The Kerry campaign said it did not know about the donation from Chun Jae Yong or his background until informed by the Associated Press and will return the money to avoid any appearance of impropriety.
South Korean government officials said a top official in its Los Angeles consulate office returned home last month amid speculation he engaged in Democratic politics, but they say they do not believe laws were broken.
Chun was arrested in February by South Korean authorities on charges of evading taxes on $14 million in inheritance money. His father, former president Chun Dooh Hwan, was convicted in 1997 on bribery charges.
The younger Chun was business partners last year with Rick Yi, one of Kerry's major fund-raisers in the Asian-American community. Yi acknowledged soliciting the donation from Chun last summer before learning of his legal problems.
''I didn't think anything wrong of it," said Yi, who has raised more than $500,000 for Kerry, the Democratic presidential challenger, and Democratic causes. ''If I had known who he was at the time I probably would not have taken the money," he said.
Yi said Chun showed him a Social Security card before making the donation to prove he was a legal US resident allowed to donate to political campaigns. Yi confirmed that while on Kerry fund-raising trips to California he met at least three times with Chung Byung Man, the South Korean government's vice consulate in Los Angeles, and they discussed forming a political group to organize influential Korean-Americans.
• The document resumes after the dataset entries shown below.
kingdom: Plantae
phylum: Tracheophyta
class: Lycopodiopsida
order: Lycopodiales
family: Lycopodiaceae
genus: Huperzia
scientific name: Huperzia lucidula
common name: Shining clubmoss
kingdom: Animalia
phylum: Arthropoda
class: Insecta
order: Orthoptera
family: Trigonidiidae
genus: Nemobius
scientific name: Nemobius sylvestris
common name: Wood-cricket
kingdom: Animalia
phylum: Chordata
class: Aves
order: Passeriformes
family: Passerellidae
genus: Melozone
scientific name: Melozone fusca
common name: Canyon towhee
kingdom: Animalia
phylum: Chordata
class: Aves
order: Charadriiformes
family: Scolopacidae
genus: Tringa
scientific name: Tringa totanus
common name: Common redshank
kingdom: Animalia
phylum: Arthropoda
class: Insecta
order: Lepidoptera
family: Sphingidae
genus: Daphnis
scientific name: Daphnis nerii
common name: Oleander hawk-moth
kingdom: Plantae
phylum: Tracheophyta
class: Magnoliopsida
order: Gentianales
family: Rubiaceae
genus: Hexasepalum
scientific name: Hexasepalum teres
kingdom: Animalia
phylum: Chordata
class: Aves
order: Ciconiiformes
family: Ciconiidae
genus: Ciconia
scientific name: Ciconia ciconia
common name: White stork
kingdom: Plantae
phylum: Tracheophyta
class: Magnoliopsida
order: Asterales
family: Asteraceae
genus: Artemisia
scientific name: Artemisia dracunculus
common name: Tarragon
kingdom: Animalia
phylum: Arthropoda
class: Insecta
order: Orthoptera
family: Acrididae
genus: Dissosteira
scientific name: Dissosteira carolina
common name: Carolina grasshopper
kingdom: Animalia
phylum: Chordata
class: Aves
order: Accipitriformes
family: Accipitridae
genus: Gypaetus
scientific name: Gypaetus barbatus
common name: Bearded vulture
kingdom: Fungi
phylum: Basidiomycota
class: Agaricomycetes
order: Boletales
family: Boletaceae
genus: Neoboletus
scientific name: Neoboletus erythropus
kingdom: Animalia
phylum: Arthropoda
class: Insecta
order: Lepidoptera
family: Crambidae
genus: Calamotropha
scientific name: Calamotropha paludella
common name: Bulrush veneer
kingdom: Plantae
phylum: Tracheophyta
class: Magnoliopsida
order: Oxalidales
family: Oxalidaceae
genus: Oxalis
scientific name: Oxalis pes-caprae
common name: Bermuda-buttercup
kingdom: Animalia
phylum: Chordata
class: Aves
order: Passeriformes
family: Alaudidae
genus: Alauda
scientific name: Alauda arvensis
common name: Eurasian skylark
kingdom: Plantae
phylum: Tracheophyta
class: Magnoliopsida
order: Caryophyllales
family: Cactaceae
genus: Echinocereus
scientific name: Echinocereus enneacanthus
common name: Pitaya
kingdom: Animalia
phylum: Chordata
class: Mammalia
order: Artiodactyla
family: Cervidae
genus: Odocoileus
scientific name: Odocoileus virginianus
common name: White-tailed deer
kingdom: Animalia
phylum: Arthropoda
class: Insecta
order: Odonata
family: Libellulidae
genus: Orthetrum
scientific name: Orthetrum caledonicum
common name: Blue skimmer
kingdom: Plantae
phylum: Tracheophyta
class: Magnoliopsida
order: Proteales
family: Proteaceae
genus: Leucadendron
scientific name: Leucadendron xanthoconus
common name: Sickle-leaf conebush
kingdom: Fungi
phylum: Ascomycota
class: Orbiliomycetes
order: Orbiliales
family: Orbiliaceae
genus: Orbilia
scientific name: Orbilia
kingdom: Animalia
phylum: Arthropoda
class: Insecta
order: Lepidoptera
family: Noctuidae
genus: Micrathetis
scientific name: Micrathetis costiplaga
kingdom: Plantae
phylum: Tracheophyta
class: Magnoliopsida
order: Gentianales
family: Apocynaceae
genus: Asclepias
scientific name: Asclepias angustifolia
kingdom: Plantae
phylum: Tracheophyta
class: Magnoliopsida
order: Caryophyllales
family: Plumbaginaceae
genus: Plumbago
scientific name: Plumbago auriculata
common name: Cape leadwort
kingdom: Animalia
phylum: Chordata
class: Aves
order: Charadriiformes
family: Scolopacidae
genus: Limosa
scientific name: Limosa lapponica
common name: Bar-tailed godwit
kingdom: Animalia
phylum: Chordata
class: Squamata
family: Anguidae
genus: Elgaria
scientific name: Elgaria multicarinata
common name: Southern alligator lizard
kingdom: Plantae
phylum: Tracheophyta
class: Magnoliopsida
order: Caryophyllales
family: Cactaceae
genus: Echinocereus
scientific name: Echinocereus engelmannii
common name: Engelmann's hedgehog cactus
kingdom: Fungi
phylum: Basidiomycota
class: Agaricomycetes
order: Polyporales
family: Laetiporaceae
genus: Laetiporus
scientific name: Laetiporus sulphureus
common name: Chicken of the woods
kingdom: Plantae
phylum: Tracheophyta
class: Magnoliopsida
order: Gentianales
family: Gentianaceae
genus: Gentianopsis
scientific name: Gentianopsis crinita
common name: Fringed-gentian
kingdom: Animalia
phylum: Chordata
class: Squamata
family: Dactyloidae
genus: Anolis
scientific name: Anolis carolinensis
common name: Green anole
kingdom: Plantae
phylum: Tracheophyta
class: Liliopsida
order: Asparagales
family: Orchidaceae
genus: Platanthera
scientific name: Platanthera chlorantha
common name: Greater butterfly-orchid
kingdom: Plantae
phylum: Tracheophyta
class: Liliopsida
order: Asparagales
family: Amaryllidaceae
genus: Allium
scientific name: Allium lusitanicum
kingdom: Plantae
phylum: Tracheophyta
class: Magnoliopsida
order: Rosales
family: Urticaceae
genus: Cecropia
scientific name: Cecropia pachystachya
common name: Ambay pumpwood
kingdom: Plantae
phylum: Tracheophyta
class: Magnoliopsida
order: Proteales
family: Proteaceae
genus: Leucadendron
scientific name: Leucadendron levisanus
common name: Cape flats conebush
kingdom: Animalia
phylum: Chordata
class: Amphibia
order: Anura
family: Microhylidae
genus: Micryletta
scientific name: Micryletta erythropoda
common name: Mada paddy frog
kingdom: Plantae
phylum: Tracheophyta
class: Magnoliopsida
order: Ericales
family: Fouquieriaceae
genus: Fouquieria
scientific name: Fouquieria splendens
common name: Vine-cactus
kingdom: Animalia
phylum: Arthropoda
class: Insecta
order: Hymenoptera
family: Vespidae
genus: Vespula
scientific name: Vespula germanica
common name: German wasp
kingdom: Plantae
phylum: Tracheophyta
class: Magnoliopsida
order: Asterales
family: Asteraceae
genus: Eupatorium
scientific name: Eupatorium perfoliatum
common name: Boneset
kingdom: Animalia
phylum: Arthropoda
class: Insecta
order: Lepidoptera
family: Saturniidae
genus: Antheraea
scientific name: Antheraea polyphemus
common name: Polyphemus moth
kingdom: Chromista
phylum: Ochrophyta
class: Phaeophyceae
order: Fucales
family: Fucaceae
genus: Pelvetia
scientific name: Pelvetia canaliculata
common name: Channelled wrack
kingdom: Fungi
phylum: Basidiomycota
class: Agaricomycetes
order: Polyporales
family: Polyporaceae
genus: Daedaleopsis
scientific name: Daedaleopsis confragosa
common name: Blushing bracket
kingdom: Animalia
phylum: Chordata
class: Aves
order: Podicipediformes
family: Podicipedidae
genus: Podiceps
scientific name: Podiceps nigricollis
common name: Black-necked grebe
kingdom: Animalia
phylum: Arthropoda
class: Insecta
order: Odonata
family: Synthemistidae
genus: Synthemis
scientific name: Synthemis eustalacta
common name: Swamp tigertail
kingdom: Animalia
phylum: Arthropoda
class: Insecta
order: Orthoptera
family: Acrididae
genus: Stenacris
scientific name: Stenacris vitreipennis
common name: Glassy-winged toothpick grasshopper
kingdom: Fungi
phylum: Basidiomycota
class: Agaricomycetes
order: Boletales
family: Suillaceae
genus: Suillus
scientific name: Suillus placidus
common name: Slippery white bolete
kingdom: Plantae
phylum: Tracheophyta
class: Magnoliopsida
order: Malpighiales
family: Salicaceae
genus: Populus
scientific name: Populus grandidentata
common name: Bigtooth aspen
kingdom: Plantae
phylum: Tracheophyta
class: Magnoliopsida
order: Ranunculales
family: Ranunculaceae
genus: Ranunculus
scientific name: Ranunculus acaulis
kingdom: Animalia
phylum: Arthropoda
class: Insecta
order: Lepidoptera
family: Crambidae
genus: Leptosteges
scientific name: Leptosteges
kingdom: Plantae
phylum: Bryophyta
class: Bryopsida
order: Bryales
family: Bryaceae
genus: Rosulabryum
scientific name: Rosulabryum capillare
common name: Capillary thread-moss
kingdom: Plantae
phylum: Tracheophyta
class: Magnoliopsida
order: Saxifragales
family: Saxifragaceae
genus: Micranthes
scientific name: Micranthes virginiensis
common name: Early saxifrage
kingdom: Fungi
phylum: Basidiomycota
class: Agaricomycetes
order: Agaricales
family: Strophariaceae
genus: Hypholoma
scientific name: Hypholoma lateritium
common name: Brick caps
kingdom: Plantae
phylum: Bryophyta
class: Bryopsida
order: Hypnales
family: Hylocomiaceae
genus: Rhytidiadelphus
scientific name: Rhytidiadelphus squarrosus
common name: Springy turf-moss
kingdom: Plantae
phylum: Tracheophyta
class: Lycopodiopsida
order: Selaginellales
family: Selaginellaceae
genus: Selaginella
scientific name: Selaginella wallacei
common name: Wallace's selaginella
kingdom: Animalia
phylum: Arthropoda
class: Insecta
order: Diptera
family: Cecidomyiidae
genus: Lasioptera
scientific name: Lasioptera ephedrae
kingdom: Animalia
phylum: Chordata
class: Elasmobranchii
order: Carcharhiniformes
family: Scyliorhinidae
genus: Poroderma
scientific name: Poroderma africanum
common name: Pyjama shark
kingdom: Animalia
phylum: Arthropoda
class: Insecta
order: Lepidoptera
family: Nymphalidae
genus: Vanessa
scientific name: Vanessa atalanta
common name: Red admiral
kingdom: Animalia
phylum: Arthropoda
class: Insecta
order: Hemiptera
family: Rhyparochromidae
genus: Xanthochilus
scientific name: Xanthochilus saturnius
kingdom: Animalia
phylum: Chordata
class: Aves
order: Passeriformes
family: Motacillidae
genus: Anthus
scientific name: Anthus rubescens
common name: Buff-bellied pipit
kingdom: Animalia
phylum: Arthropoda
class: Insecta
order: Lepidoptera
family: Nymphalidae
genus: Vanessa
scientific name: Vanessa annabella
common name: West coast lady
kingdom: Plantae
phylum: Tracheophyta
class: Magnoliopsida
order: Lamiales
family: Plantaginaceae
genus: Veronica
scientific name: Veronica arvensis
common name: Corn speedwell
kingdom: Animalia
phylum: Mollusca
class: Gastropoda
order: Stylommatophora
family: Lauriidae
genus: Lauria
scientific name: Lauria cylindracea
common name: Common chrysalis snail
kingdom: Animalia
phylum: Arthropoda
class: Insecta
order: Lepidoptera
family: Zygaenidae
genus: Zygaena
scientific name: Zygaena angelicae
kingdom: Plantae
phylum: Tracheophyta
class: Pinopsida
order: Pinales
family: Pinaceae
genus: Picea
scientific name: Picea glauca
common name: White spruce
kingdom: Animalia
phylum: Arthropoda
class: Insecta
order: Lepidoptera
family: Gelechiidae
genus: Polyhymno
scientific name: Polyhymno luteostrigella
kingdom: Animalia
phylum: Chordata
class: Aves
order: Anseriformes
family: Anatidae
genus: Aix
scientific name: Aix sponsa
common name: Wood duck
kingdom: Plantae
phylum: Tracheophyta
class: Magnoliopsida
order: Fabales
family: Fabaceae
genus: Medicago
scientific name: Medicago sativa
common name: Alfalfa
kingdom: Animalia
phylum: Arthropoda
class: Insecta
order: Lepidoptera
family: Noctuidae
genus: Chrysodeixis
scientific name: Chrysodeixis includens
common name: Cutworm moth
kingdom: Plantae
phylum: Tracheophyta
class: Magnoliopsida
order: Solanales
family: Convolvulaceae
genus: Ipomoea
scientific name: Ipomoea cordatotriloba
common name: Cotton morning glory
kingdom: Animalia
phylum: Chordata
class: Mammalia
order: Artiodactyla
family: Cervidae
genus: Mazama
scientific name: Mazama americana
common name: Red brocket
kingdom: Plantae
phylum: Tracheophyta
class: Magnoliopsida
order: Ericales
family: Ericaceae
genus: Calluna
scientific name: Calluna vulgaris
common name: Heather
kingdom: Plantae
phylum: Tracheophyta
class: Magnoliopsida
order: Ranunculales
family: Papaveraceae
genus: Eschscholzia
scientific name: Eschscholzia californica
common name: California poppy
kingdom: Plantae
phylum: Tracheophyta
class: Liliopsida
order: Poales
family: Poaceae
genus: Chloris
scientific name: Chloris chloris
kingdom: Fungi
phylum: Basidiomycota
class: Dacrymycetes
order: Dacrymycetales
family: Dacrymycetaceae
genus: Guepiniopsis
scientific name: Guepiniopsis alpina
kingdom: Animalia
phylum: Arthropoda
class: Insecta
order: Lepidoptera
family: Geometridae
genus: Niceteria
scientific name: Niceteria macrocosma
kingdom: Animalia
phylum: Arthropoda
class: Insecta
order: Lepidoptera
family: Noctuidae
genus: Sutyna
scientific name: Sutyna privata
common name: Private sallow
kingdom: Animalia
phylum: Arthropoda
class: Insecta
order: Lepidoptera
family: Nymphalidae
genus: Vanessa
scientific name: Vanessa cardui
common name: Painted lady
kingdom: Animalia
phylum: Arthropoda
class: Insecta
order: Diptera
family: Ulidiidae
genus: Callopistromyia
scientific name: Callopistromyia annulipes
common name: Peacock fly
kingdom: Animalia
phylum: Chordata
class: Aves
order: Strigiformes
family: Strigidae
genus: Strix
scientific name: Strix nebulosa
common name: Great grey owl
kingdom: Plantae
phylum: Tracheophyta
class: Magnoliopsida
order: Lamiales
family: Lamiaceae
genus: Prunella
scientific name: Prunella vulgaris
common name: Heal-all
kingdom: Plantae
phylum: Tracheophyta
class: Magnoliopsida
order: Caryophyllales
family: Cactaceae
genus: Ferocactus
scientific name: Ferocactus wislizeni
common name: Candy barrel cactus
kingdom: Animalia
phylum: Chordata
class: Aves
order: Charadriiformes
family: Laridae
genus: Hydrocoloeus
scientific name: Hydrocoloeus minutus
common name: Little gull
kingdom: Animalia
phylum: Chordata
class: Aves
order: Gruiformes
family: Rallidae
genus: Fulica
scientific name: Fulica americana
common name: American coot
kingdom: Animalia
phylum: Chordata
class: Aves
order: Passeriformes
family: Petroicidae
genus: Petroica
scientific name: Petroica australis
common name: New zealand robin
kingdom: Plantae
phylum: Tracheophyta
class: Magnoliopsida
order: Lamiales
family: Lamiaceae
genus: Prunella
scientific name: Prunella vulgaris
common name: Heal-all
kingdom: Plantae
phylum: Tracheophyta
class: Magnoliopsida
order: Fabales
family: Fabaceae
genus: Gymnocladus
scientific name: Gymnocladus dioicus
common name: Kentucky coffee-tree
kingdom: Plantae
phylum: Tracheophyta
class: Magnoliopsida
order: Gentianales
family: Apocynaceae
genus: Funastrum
Yi said his conversations with Chung never centered on fund-raising, however, he found it odd that a South Korean diplomat was trying to organize an American political group.
Yi said that he and Chung never discussed using the group to help Kerry, and he never solicited donations for Kerry in Chung's presence. But he acknowledged that Chung introduced him to some as one of Kerry's main fund-raisers.
Kerry, meanwhile, spent Father's Day weekend at his wife's five-bedroom waterfront home on Nantucket.
Kerry spokesman David Wade said rather than try to create a less patrician image of the Democratic candidate, ''you've got to let Kerry be Kerry."
''It's a place he and his family have been coming to for years,"Wade said.
Some locals worry that, if elected, Kerry's visits will disrupt life on the increasingly congested island.
Jay Starr, owner of Nantucket's Starr Fish Charters, said the Secret Service shut down a public boat ramp yesterday morning, denying residents access to the water. ''I like the guy, but he's going to lock up the island," Starr said.